Reklama

    Nowy numer 12/2023 Archiwum

Kaplica owiana legendami

W tym miejscu modlono się już 500 lat temu.

Nabożeństwa ku czci Najświętszej Maryi Panny w parafii św. Jakuba w Tolkmicku, które organizowane są poza świątynią, odbywają się w każdy poniedziałek i środę maja. Każdorazowo wierni spotykają się wówczas przy różnych kapliczkach, które rozproszone są po ich parafii.

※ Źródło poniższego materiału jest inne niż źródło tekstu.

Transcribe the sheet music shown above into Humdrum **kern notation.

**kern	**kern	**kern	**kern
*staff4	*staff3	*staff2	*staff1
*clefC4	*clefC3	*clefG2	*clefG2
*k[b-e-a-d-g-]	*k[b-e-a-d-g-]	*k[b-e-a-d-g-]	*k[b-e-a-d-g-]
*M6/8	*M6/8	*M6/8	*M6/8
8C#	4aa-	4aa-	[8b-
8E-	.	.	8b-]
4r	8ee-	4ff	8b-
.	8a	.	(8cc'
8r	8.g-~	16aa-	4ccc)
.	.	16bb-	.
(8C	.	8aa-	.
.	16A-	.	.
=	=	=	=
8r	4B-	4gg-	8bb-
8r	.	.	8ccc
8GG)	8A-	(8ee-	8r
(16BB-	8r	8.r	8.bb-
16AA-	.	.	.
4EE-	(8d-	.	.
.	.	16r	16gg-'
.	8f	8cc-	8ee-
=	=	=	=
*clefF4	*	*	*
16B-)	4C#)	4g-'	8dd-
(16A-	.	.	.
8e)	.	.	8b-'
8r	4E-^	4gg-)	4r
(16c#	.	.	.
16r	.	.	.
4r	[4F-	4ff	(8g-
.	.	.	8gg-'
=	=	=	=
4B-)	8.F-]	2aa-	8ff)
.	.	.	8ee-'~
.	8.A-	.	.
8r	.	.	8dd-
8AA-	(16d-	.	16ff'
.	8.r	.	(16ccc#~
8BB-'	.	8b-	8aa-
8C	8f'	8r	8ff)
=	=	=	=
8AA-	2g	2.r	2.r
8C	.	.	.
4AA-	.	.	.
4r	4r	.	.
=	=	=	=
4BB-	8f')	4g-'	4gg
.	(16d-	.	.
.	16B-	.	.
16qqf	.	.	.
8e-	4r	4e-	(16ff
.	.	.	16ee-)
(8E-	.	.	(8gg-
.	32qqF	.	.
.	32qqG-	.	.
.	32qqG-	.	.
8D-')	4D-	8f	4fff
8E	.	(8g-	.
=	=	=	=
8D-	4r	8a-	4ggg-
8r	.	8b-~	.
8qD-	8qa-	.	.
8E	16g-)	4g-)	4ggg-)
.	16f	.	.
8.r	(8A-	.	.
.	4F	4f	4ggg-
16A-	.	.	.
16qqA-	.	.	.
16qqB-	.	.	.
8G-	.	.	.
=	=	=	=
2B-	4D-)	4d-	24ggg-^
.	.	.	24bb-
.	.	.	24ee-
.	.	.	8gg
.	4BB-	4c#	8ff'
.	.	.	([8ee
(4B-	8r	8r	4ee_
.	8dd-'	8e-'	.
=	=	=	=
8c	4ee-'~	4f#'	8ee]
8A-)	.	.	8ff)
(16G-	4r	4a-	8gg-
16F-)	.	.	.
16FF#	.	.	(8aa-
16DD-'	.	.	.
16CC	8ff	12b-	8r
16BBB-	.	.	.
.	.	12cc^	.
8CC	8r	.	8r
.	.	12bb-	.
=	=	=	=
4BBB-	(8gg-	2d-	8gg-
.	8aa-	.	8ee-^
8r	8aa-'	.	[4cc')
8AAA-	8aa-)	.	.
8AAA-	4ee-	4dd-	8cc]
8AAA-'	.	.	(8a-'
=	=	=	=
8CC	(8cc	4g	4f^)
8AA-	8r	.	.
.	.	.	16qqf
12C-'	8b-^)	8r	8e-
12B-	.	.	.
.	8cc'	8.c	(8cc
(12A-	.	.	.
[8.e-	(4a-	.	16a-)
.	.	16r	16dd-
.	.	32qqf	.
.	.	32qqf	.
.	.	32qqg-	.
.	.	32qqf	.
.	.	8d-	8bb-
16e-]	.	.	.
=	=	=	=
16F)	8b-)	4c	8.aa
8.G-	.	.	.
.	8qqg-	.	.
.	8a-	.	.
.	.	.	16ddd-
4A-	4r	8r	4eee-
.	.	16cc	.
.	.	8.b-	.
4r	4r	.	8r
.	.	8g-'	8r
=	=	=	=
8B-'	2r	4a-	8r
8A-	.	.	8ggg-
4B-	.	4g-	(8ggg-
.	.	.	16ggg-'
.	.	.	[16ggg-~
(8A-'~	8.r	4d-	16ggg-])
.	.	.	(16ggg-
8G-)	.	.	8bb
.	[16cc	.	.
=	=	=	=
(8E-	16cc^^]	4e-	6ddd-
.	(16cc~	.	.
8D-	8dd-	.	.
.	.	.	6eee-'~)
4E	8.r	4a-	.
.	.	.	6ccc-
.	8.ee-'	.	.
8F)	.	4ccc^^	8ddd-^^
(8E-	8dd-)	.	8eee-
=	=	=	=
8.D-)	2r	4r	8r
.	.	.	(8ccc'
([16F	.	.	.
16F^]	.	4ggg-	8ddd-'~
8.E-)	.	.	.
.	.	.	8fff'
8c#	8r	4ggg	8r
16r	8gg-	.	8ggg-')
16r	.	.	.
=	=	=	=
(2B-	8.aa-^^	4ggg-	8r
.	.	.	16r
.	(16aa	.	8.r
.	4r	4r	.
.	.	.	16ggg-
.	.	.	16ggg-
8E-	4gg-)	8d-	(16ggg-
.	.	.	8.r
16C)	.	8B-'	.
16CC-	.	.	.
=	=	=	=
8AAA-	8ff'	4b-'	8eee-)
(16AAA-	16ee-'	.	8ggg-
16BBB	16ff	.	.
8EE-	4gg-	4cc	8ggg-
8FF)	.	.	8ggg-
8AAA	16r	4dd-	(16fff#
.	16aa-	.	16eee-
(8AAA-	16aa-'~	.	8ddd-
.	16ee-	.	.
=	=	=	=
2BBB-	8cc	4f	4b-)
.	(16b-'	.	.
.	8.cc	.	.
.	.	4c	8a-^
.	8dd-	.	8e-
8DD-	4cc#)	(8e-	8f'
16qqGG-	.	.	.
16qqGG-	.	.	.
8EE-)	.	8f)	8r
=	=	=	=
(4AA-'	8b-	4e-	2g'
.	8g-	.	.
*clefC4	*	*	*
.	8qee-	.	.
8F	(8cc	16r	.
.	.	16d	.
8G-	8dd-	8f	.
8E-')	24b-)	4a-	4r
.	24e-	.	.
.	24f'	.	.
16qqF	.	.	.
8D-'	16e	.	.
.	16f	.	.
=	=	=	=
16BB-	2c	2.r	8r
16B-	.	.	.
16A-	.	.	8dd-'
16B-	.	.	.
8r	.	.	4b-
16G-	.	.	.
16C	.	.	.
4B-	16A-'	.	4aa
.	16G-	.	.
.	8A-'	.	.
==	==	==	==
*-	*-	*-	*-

– Każda z nich jest wyjątkowa i za każdą z nich kryje się jakaś historia, ale w nas zawsze szczególną ciekawość budzi zabytkowa kaplica, która znajduje się na terenie posesji państwa Wilczyńskich – przyznaje ks. Józef Grochowski, proboszcz parafii. – A dzieje się tak, gdyż jest to obiekt bardzo tajemniczy, wokół którego zrodziło się mnóstwo opowieści i legend – wyjaśnia.

Dziś skromny, pobielany obelisk z krzyżem wewnątrz stoi w miejscu, które według wielu źródeł mogło służyć za miejsce kultu religijnego już od końca XVII w., a może nawet i wcześniej. Historycy w swoich opracowaniach dotyczących Tolkmicka i Wysoczyzny Elbląskiej wielokrotnie wspominają o kaplicy na obrzeżach tego miasta ustawionej przy drodze do Kadyn. Wiesław Kaliszuk, badacz historii Wysoczyzny Elbląskiej, pisze o organizowanej w Tolkmicku jeszcze przed I wojną światową dorocznej procesji ku czci św. Rocha, będącej dziękczynieniem za ocalenie mieszkańców od plagi dżumy. Procesja ta, jak napisał na swojej stronie internetowej W. Kaliszuk, zatrzymywała się także przy kaplicy, która stała pośród pięciu starych lip. – To właśnie jest najprawdopodobniej ta kaplica, o której mówimy – uważa ks. Józef.

O tym, jak powstała budowla, opowiadano sobie już wówczas legendy. Jedna z nich mówiła, że została ona wzniesiona przez rycerzy krzyżackich po zdobyciu pruskiego grodu, na miejscu którego powstało później Tolkmicko. Inna, bardziej barwna opowieść mówi o tym, że wybudowała ją żona rycerza, który został ciężko ranny w bitwie pod Grunwaldem i zmarł podczas drogi do domu. Miał zostać pochowany w pobliżu pięciu lip przy drodze do Kadyn. Jego żona bardzo chciała odnaleźć miejsce pochówku męża i sprowadzić jego ciało na rodzinne ziemie. Nie wiedziała jednak dokładnie, gdzie on spoczywa. Gdy przejeżdżała obok wspomnianych pięciu lip, nagle konie przy jej wozie stanęły dęba, a zaraz potem padły martwe. Kiedy chciano pochować zwierzęta, tuż pod cienką warstwą ziemi natrafiono na ciało rycerza. Zdumienie żony było tak wielkie, że postanowiła w tym miejscu postawić kaplicę jako podziękowanie za jego odnalezienie.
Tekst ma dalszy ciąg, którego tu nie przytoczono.